Jean enfila son armure, le cœur lourd. Il attacha sur sa poitrine une cotte parsemée de fers de lance, selon les instructions de la sorcière. Alors que le ver descendait, Jean lui fit face, imperturbable. « Viens à ta perte, bête ! » cria-t-il, tirant son épée.

La bataille fut féroce, le sol tremblant à chaque coup. Finalement, d'une puissante estocade, John transperça le cœur du ver avec son armure hérissée de lances. La créature se débattit, puis tomba, son corps se brisant en morceaux qui flottèrent sur la rivière Wear. Épuisé mais victorieux, John retourna à Lambton Hall, oubliant son serment.

Alors que John approchait des portes du château, son père se précipita, fou de joie devant le triomphe de son fils. « Mon garçon, tu nous as sauvés ! » s'écria le vieux seigneur, enlaçant John. Mais à cet instant, John se souvint de la malédiction de la sorcière. Il ne pouvait pas sacrifier son père. Il ordonna à son chasseur de libérer son limier, afin qu'Argos soit la première chose vivante à le rencontrer. Mais le chasseur, connaissant le cœur de John, refusa.

Défiant, le chasseur lâcha Argos à sa rencontre. John n'avait pas réussi à tromper le destin. Parce que la promesse de John était rompue, la malédiction s'abattit. Pendant neuf générations, les héritiers Lambton ne mourraient pas paisiblement dans leur lit. Au lieu de cela, ils seraient fauchés, souvent jeunes, par des fins tragiques et violentes. « Tel est le prix de la tromperie », murmura la sorcière, son rire résonnant à travers le royaume du globe de neige.

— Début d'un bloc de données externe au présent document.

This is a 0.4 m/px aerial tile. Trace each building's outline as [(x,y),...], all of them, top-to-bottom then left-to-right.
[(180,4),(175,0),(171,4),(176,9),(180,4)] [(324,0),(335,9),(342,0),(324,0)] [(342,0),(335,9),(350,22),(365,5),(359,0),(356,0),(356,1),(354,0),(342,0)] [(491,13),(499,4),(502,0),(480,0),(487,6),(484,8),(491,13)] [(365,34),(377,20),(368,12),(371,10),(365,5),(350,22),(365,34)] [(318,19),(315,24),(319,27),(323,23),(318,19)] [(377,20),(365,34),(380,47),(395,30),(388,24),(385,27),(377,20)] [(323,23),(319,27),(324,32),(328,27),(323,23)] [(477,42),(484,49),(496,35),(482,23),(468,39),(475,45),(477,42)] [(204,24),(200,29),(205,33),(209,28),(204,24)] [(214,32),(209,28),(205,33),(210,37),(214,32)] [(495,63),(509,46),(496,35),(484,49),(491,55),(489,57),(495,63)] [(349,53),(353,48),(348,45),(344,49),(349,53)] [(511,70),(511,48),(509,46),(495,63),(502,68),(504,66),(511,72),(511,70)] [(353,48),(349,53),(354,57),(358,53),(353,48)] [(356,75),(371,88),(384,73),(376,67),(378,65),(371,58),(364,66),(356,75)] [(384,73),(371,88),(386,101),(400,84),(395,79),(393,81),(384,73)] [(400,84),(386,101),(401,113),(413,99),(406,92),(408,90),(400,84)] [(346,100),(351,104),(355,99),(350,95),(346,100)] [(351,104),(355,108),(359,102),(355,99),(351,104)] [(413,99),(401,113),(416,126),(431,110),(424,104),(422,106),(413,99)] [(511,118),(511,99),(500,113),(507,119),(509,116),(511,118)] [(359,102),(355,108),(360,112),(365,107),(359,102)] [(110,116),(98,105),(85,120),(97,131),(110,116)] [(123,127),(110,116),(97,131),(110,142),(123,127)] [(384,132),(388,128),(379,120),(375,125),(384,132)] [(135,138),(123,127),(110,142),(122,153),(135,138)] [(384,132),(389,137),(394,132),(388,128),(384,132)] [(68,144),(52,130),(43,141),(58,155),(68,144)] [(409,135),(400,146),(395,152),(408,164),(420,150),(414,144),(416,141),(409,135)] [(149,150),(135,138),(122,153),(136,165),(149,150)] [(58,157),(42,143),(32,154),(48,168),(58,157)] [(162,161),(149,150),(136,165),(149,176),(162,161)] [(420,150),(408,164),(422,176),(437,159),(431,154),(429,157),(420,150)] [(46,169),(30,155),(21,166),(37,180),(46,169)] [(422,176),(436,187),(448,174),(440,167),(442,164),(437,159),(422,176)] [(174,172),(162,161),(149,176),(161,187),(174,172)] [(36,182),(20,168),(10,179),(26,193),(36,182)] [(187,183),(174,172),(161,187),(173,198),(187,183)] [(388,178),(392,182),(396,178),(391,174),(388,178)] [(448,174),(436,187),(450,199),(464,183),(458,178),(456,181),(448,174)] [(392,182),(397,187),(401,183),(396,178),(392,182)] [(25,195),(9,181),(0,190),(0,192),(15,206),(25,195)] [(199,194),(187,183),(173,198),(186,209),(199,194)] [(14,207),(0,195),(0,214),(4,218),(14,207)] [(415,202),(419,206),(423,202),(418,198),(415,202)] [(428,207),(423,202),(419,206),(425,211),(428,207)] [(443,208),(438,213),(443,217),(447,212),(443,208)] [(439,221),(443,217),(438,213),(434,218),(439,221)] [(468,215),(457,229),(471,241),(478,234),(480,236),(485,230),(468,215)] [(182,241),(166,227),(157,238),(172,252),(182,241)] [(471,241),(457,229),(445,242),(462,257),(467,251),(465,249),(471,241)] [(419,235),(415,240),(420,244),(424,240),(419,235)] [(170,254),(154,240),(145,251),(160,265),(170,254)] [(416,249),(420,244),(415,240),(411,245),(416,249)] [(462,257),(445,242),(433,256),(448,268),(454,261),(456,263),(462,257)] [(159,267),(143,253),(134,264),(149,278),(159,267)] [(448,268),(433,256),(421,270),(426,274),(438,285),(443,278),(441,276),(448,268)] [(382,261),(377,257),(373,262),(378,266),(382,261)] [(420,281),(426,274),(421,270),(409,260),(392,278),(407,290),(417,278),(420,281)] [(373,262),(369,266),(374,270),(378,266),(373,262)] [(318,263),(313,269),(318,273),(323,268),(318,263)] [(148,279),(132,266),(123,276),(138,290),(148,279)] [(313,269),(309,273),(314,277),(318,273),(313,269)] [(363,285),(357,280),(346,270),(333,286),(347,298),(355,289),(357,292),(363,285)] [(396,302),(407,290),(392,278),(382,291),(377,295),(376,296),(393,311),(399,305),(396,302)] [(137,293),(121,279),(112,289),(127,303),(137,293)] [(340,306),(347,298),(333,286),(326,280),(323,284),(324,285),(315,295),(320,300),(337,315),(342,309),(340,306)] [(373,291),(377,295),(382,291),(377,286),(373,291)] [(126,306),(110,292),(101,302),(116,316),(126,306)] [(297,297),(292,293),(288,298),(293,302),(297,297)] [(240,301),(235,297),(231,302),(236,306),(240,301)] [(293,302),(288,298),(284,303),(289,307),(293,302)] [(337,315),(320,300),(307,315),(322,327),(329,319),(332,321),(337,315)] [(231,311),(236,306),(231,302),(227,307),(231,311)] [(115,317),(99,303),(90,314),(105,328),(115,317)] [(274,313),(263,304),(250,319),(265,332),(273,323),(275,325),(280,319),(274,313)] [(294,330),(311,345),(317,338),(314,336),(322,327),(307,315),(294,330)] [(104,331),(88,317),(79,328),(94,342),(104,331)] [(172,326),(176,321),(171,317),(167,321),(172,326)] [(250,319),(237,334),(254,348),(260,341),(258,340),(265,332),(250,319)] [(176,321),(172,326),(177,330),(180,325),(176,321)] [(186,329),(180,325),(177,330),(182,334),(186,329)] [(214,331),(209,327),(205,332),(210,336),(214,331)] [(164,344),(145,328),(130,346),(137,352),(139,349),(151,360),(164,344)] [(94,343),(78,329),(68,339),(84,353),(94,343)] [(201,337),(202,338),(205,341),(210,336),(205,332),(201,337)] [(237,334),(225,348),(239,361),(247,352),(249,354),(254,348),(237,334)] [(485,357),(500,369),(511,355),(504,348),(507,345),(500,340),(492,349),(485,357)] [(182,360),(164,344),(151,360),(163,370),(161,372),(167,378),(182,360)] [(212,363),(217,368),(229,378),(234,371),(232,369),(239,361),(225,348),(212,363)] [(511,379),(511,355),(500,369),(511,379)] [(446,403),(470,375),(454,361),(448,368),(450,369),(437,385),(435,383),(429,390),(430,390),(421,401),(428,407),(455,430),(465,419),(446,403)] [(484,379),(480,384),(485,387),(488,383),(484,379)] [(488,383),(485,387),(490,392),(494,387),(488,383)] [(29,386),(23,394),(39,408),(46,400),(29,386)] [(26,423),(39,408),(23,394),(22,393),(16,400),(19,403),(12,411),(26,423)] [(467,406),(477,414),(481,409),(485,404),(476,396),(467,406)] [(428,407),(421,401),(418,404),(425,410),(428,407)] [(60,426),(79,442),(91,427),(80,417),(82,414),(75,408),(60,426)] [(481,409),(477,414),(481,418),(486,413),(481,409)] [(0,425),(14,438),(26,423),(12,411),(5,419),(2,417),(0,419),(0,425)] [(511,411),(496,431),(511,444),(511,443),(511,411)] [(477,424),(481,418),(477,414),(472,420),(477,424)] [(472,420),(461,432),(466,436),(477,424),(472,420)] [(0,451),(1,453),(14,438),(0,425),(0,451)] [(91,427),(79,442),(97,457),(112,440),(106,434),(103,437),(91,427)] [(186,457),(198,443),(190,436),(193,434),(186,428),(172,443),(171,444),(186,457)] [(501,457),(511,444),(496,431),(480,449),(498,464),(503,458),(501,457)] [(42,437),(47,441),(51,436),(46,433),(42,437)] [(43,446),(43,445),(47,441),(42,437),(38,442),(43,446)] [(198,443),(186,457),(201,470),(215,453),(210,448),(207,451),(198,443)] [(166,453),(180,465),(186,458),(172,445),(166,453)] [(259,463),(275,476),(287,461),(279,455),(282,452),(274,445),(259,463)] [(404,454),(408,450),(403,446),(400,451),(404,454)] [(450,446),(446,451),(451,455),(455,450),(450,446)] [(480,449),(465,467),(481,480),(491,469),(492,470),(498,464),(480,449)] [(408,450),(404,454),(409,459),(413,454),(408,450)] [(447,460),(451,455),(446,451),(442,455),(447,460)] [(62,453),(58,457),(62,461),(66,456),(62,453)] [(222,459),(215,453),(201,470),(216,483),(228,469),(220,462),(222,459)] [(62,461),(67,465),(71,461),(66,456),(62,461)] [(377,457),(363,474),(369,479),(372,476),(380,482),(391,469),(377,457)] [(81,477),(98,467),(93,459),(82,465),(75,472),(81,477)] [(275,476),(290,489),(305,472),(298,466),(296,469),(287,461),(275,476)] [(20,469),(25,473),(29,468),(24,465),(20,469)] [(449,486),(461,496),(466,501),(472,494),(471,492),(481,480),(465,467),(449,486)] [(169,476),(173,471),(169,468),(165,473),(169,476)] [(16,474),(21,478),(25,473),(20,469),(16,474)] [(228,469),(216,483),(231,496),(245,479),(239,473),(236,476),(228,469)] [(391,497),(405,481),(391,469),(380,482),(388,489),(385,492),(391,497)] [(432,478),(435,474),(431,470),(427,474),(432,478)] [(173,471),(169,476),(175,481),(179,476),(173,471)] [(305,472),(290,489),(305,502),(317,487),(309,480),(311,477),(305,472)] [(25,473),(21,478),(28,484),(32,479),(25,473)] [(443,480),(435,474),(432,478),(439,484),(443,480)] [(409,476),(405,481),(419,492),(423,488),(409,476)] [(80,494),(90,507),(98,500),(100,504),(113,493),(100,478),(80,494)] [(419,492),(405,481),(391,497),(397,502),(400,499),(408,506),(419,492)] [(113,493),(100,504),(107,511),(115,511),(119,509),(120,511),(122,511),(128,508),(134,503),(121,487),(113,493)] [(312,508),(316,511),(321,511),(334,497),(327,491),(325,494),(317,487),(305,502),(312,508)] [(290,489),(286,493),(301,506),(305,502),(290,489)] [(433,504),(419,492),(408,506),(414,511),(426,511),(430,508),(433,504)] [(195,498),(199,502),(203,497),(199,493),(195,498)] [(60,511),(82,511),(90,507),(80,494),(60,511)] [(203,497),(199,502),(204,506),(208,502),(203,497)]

Ainsi, le royaume du globe de neige demeura, sa surface chatoyante cachant une histoire de bonnes intentions, de promesses brisées et d'une malédiction qui résonna à travers les générations. Cela prouva que la tromperie, aussi minime soit-elle, peut défaire les victoires les plus héroïques. Comme un globe de neige brisé, rien n'est ce qu'il semble être, surtout les promesses prononcées par égoïsme.